Selected text:

******************************

Fridays on CBR mean Axel's In Charge.
Welcome to MARVEL A-I-C: AXEL-IN-CHARGE, CBR's regular interview feature with Marvel Comics Editor-in-Chief Axel Alonso!
An editor with years of experience who's overseen both critically acclaimed and best-selling comics, Alonso stepped into the spot of Marvel's editorial department in early 2011, and has since worked to bring his signature stylings to the entire Marvel U. Anchored by regular question and answer rounds with the denizens of the CBR Community, each week Alonso will shake things up with special guest stars, exclusive art reveals and more!

******************************

Tasks to perform:
1) In the CBR feature introduction, when did Axel Alonso step into the top spot of Marvel's editorial department?
2) Condense the paragraph of the CBR feature introduction that begins "An editor with years of experience" into two shorter sentences that keep its main facts.

Material provided:
******************************

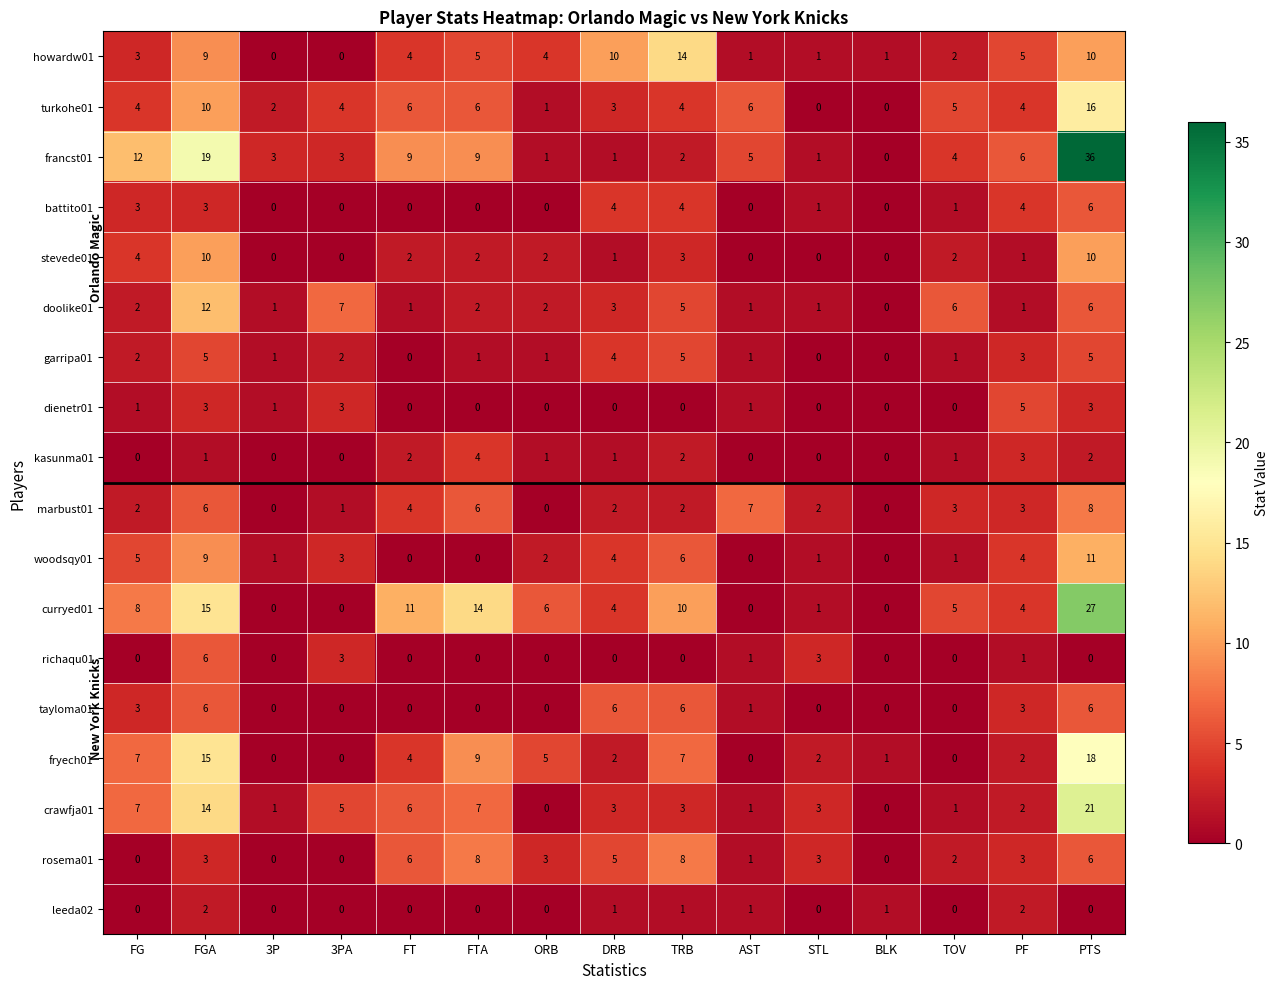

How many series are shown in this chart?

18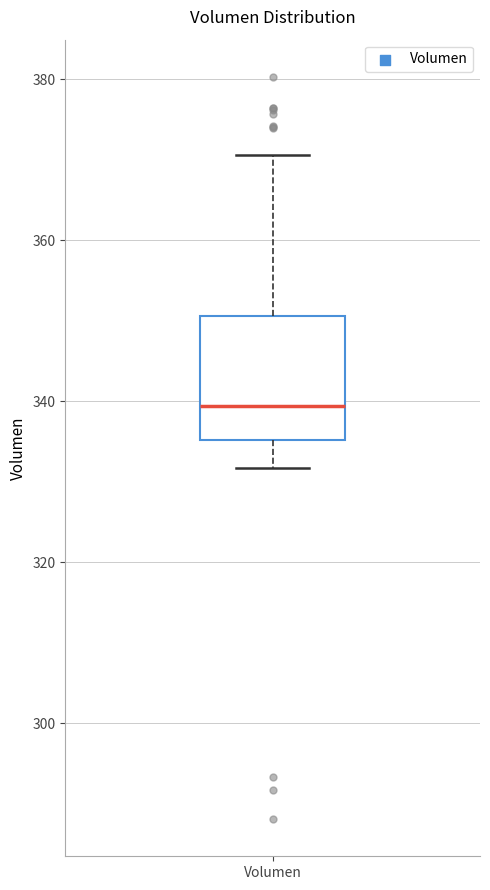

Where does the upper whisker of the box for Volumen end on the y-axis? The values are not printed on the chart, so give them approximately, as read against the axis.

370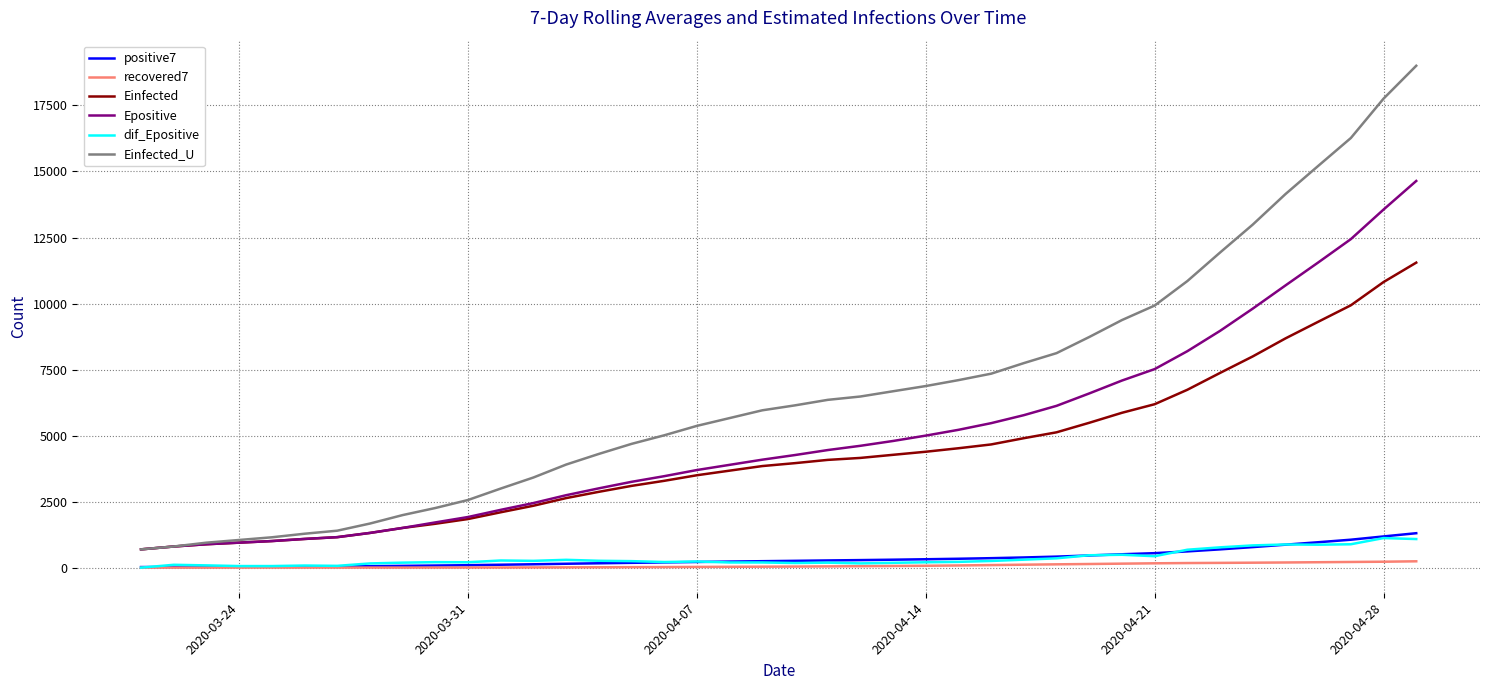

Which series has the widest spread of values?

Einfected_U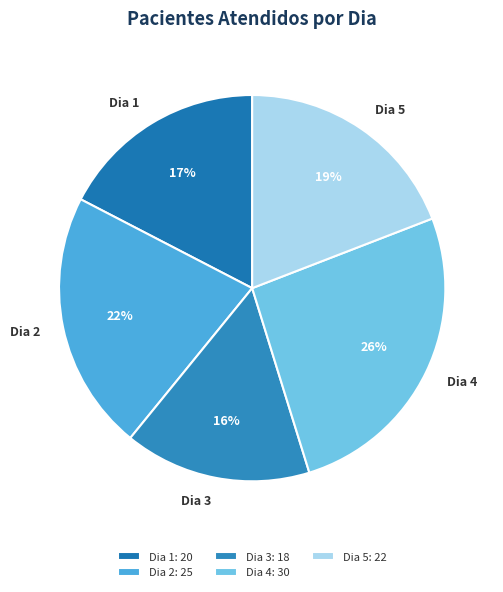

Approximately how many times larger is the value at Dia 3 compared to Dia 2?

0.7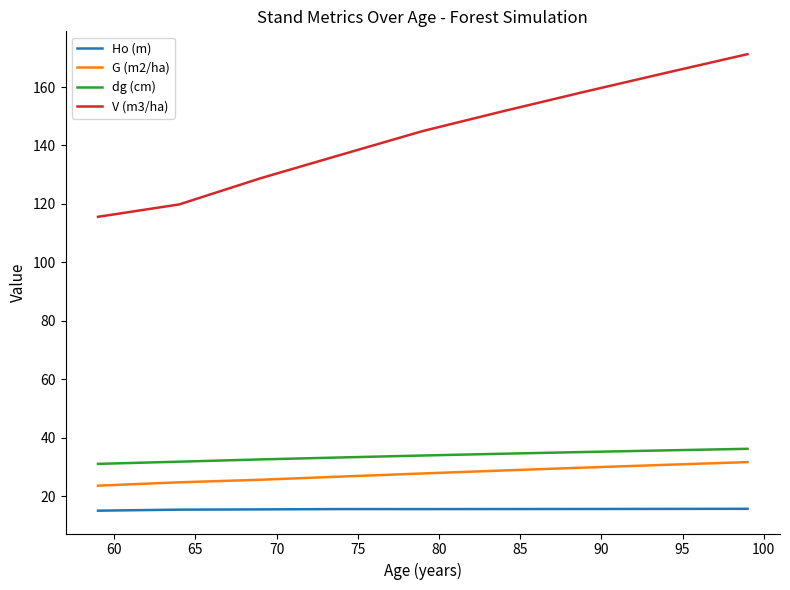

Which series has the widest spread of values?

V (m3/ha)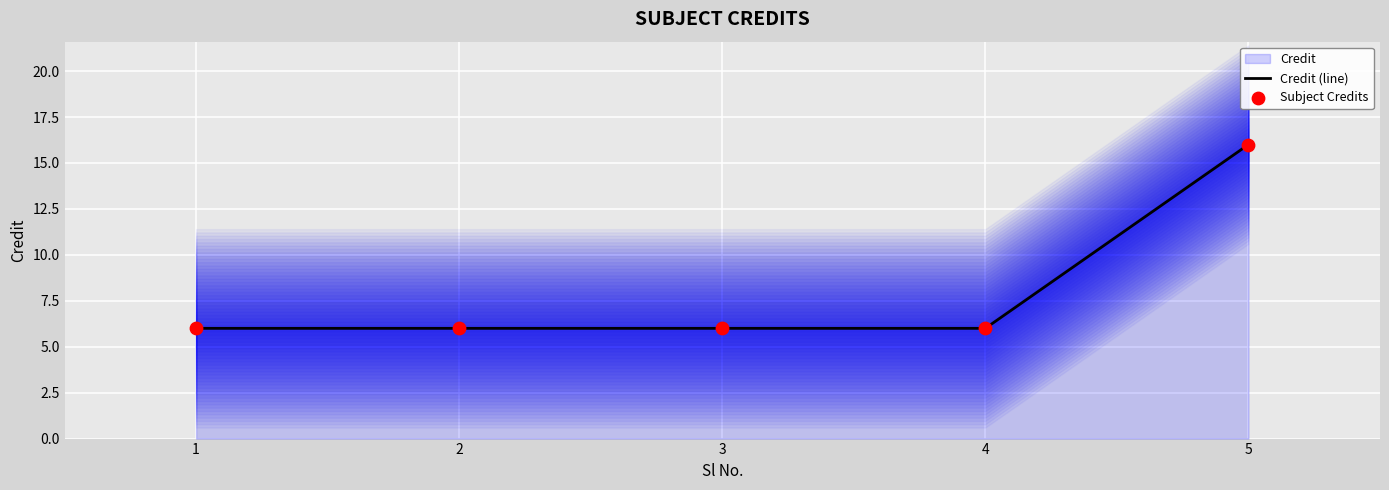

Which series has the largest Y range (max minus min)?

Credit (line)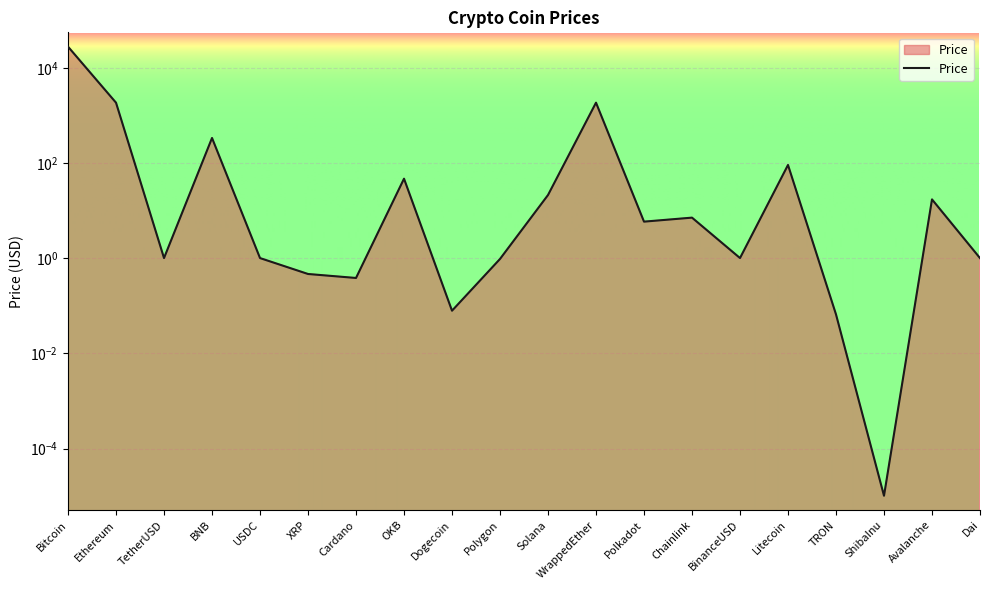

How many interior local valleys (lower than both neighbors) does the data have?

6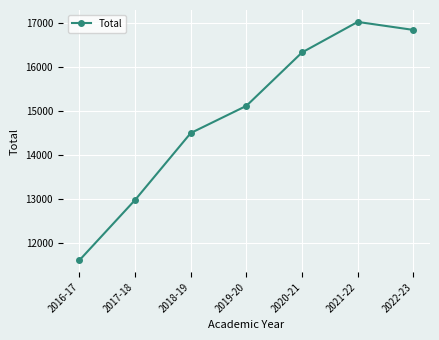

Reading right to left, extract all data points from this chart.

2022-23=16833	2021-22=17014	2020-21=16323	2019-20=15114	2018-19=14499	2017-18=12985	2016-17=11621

******************************

Answers below:
1) He took the role in early 2011.

2) Alonso, an experienced editor who has overseen acclaimed and best-selling comics, took the top spot in Marvel's editorial department in early 2011 and has since brought his signature style to the whole Marvel U. Each week, his regular question and answer rounds with the CBR Community come with special guest stars, exclusive art reveals and more.